3. Additional reasons for the ban on directorship appointment and introduction of the register of persons banned from being company directors

Rules and conditions regulating when a person cannot be a company director have always been in force. However, they always focused on local, i.e., the reasons for the ban had to have occurred in the Republic of Croatia. If e.g., a person had a white-collar crime verdict in Austria, it didn't affect their right to be an appointed director in Croatia. Considering the general globalization of business and especially Croatia’s EU membership (freedom of establishment), the directorship ban rules are being widened to cases when they exist in other countries.

Additionally, even though the conditions defining the (in)ability to be a company director were clear, it was almost impossible to check the truthfulness of the newly appointed director's statement on the inexistence of potential exclusion reasons in practice.
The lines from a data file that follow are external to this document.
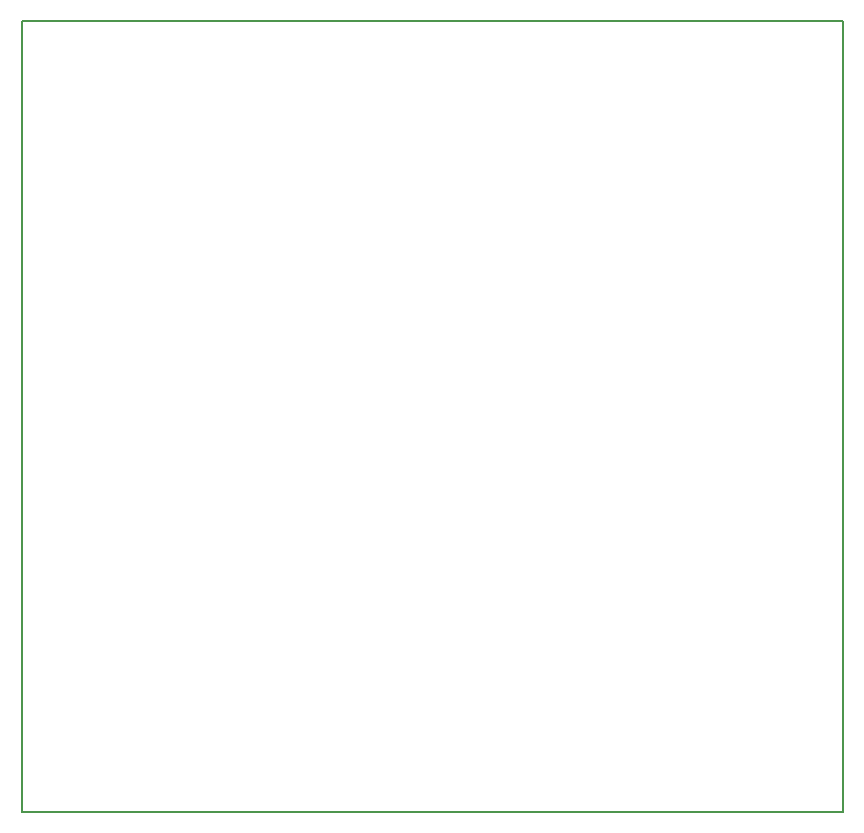
<source format=gm1>
G04 #@! TF.GenerationSoftware,KiCad,Pcbnew,(6.0.10)*
G04 #@! TF.CreationDate,2023-02-13T10:30:41+01:00*
G04 #@! TF.ProjectId,iC880A_Adapter_V1.1,69433838-3041-45f4-9164-61707465725f,rev?*
G04 #@! TF.SameCoordinates,Original*
G04 #@! TF.FileFunction,Profile,NP*
%FSLAX46Y46*%
G04 Gerber Fmt 4.6, Leading zero omitted, Abs format (unit mm)*
G04 Created by KiCad (PCBNEW (6.0.10)) date 2023-02-13 10:30:41*
%MOMM*%
%LPD*%
G01*
G04 APERTURE LIST*
G04 #@! TA.AperFunction,Profile*
%ADD10C,0.200000*%
G04 #@! TD*
G04 APERTURE END LIST*
D10*
X146029920Y-127656680D02*
X76529920Y-127656680D01*
X146029920Y-194656680D02*
X76529920Y-194656680D01*
X146029920Y-194656680D02*
X146029920Y-127656680D01*
X76529920Y-194656680D02*
X76529920Y-127656680D01*
M02*

</source>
The only way to determine if the law was breached by the appointment of a director who did not satisfy the conditions for the appointment was by someone filing a report based on personal findings of facts.
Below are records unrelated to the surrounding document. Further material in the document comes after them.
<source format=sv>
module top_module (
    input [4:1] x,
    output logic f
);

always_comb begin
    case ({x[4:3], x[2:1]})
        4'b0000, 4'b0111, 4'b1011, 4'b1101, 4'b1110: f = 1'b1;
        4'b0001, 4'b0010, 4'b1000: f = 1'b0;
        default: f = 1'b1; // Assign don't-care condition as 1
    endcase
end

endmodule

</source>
From now on, the Croatian Ministry of Justice and Administration will, in cooperation with the court registry, form and manage a register of persons banned from directorship appointments. It will be possible to use that register at the moment of the person's appointment or the moment of registration at the latest. Therefore, if you have been banned from being a director in Croatia or some other country, consider the possibility that your name will flash on the screen of the public notary or the registrar, and your dreams of being a Croatian entrepreneur will be shattered.
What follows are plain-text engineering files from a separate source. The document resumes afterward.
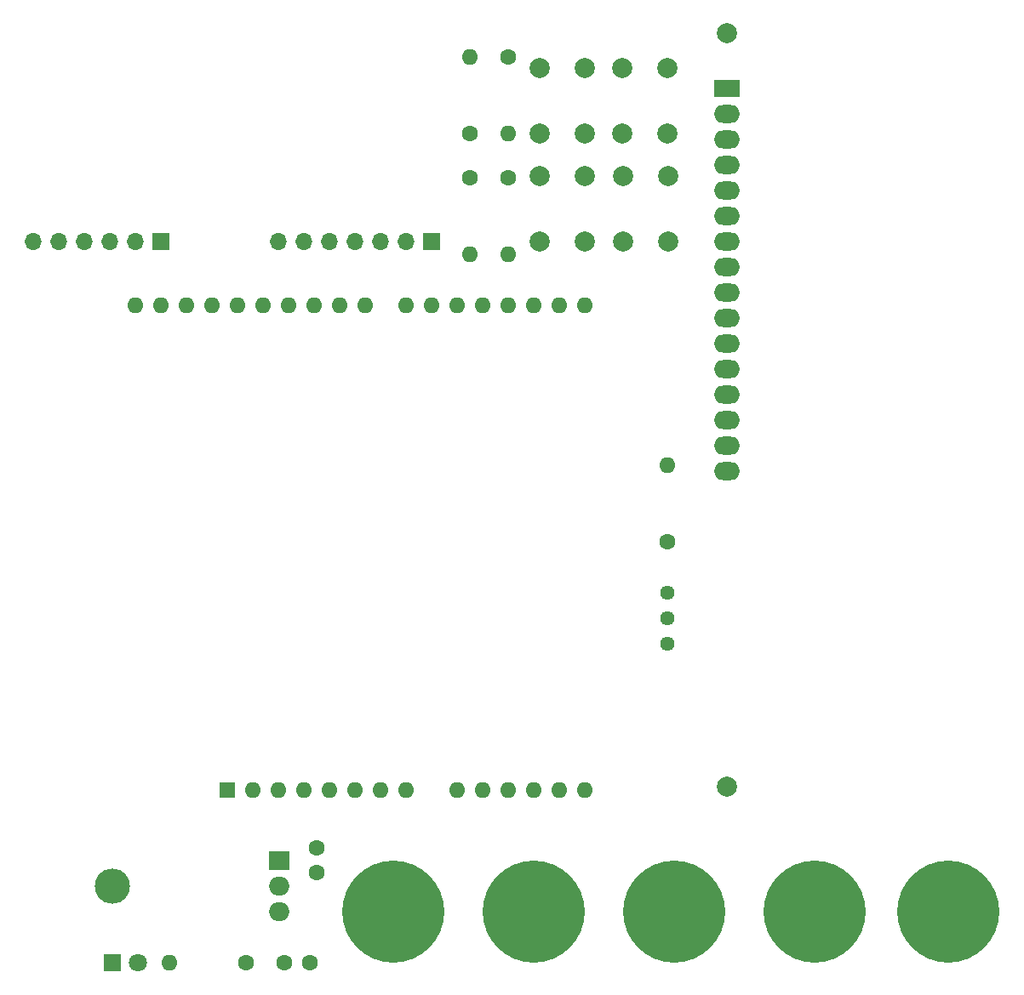
<source format=gbr>
%TF.GenerationSoftware,KiCad,Pcbnew,(5.1.9)-1*%
%TF.CreationDate,2021-06-19T11:56:29-03:00*%
%TF.ProjectId,assert,61737365-7274-42e6-9b69-6361645f7063,rev?*%
%TF.SameCoordinates,Original*%
%TF.FileFunction,Soldermask,Top*%
%TF.FilePolarity,Negative*%
%FSLAX46Y46*%
G04 Gerber Fmt 4.6, Leading zero omitted, Abs format (unit mm)*
G04 Created by KiCad (PCBNEW (5.1.9)-1) date 2021-06-19 11:56:29*
%MOMM*%
%LPD*%
G01*
G04 APERTURE LIST*
%ADD10C,2.000000*%
%ADD11O,2.600000X1.800000*%
%ADD12R,2.600000X1.800000*%
%ADD13O,1.600000X1.600000*%
%ADD14R,1.600000X1.600000*%
%ADD15C,10.160000*%
%ADD16O,1.700000X1.700000*%
%ADD17R,1.700000X1.700000*%
%ADD18O,2.000000X1.905000*%
%ADD19R,2.000000X1.905000*%
%ADD20O,3.500000X3.500000*%
%ADD21C,1.440000*%
%ADD22C,1.600000*%
%ADD23C,1.800000*%
%ADD24R,1.800000X1.800000*%
G04 APERTURE END LIST*
D10*
%TO.C,U2*%
X71477000Y-78425000D03*
X71477000Y-3425900D03*
D11*
X71477000Y-47025000D03*
X71477000Y-44485000D03*
X71477000Y-41945000D03*
X71477000Y-39405000D03*
X71477000Y-36865000D03*
X71477000Y-34325000D03*
X71477000Y-31785000D03*
X71477000Y-29245000D03*
X71477000Y-26705000D03*
X71477000Y-24165000D03*
X71477000Y-21625000D03*
X71477000Y-19085000D03*
X71477000Y-16545000D03*
X71477000Y-14005000D03*
X71477000Y-11465000D03*
D12*
X71477000Y-8925000D03*
%TD*%
D13*
%TO.C,A1*%
X54737000Y-30480000D03*
X57277000Y-30480000D03*
X17657000Y-30480000D03*
X57277000Y-78740000D03*
X20197000Y-30480000D03*
X54737000Y-78740000D03*
X22737000Y-30480000D03*
X52197000Y-78740000D03*
X25277000Y-30480000D03*
X49657000Y-78740000D03*
X27817000Y-30480000D03*
X47117000Y-78740000D03*
X30357000Y-30480000D03*
X44577000Y-78740000D03*
X32897000Y-30480000D03*
X39497000Y-78740000D03*
X35437000Y-30480000D03*
X36957000Y-78740000D03*
X39497000Y-30480000D03*
X34417000Y-78740000D03*
X42037000Y-30480000D03*
X31877000Y-78740000D03*
X44577000Y-30480000D03*
X29337000Y-78740000D03*
X47117000Y-30480000D03*
X26797000Y-78740000D03*
X49657000Y-30480000D03*
X24257000Y-78740000D03*
X52197000Y-30480000D03*
D14*
X21717000Y-78740000D03*
D13*
X15117000Y-30480000D03*
X12577000Y-30480000D03*
%TD*%
D15*
%TO.C,J5*%
X93472000Y-90805000D03*
%TD*%
%TO.C,J4*%
X80137000Y-90805000D03*
%TD*%
D16*
%TO.C,J9*%
X26797000Y-24130000D03*
X29337000Y-24130000D03*
X31877000Y-24130000D03*
X34417000Y-24130000D03*
X36957000Y-24130000D03*
X39497000Y-24130000D03*
D17*
X42037000Y-24130000D03*
%TD*%
D18*
%TO.C,U1*%
X26947000Y-90805000D03*
X26947000Y-88265000D03*
D19*
X26947000Y-85725000D03*
D20*
X10287000Y-88265000D03*
%TD*%
D10*
%TO.C,SW4*%
X61032000Y-13335000D03*
X65532000Y-13335000D03*
X61032000Y-6835000D03*
X65532000Y-6835000D03*
%TD*%
%TO.C,SW3*%
X52832000Y-13335000D03*
X57332000Y-13335000D03*
X52832000Y-6835000D03*
X57332000Y-6835000D03*
%TD*%
%TO.C,SW2*%
X52832000Y-24130000D03*
X57332000Y-24130000D03*
X52832000Y-17630000D03*
X57332000Y-17630000D03*
%TD*%
%TO.C,SW1*%
X65587000Y-17630000D03*
X61087000Y-17630000D03*
X65587000Y-24130000D03*
X61087000Y-24130000D03*
%TD*%
D21*
%TO.C,RV1*%
X65532000Y-64135000D03*
X65532000Y-61595000D03*
X65532000Y-59055000D03*
%TD*%
D13*
%TO.C,R6*%
X65532000Y-46355000D03*
D22*
X65532000Y-53975000D03*
%TD*%
D13*
%TO.C,R5*%
X45847000Y-5715000D03*
D22*
X45847000Y-13335000D03*
%TD*%
D13*
%TO.C,R4*%
X45847000Y-25400000D03*
D22*
X45847000Y-17780000D03*
%TD*%
D13*
%TO.C,R3*%
X49657000Y-13335000D03*
D22*
X49657000Y-5715000D03*
%TD*%
D13*
%TO.C,R2*%
X49657000Y-25400000D03*
D22*
X49657000Y-17780000D03*
%TD*%
D13*
%TO.C,R1*%
X16002000Y-95885000D03*
D22*
X23622000Y-95885000D03*
%TD*%
D16*
%TO.C,J8*%
X2413000Y-24130000D03*
X4953000Y-24130000D03*
X7493000Y-24130000D03*
X10033000Y-24130000D03*
X12573000Y-24130000D03*
D17*
X15113000Y-24130000D03*
%TD*%
D15*
%TO.C,J3*%
X66167000Y-90805000D03*
%TD*%
%TO.C,J2*%
X52197000Y-90805000D03*
%TD*%
%TO.C,J1*%
X38227000Y-90805000D03*
%TD*%
D23*
%TO.C,D1*%
X12827000Y-95885000D03*
D24*
X10287000Y-95885000D03*
%TD*%
D22*
%TO.C,C2*%
X29932000Y-95885000D03*
X27432000Y-95885000D03*
%TD*%
%TO.C,C1*%
X30607000Y-86955000D03*
X30607000Y-84455000D03*
%TD*%
M02*

</source>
4. Where do we archive the books and records of dissolved businesses, vol. 455

After many years in which it was expected from the courts to be warehouses and to archive books and records of companies that ceased to exist (and where the courts justifiably rejected to fulfill the said obligation as they had no physical capacity to store such amounts of documents), and then the unsuccessful attempt to give that task to the Croatian Chamber of Commerce (which never came to life), the new „guardians of the archive“ should become „persons providing services of archiving business books and records.“ That implies the archiving is being moved from the public into the private sector. Moreover, it is now explicitly mentioned that the archive can be kept digitally, as that is the most prevalent way of archiving historical documents in this day and age. It appears we finally found a solution, doesn't it? It does – until we arrive at the payment issues of the service. As it goes, the costs should be borne by the entity being dissolved. So, what happens if that entity has no funds to cover the fee? We honestly doubt that private service providers will be willing to archive books and records of a company that doesn’t have the money to pay, nor will it ever have. As there is no real penalty for dissolved companies not archiving in accordance with the law, we believe this saga will have its tom No. four hundred fifty-six published in the near future.

Conclusion

The current (and yet another in the sequence) mini-reform of the company law is merely a cosmetic at this moment. At the same time, the fundamental changes are expected to happen when the remaining amendments enter into force in August 2023. Those amendments will enable the remote formation of limited liability companies through a digital platform and via proxy. Also, the notaries will be able to form companies via video link. Still, a lot of time will pass until then, and that period will show us how effective will the changes coming into force this June be.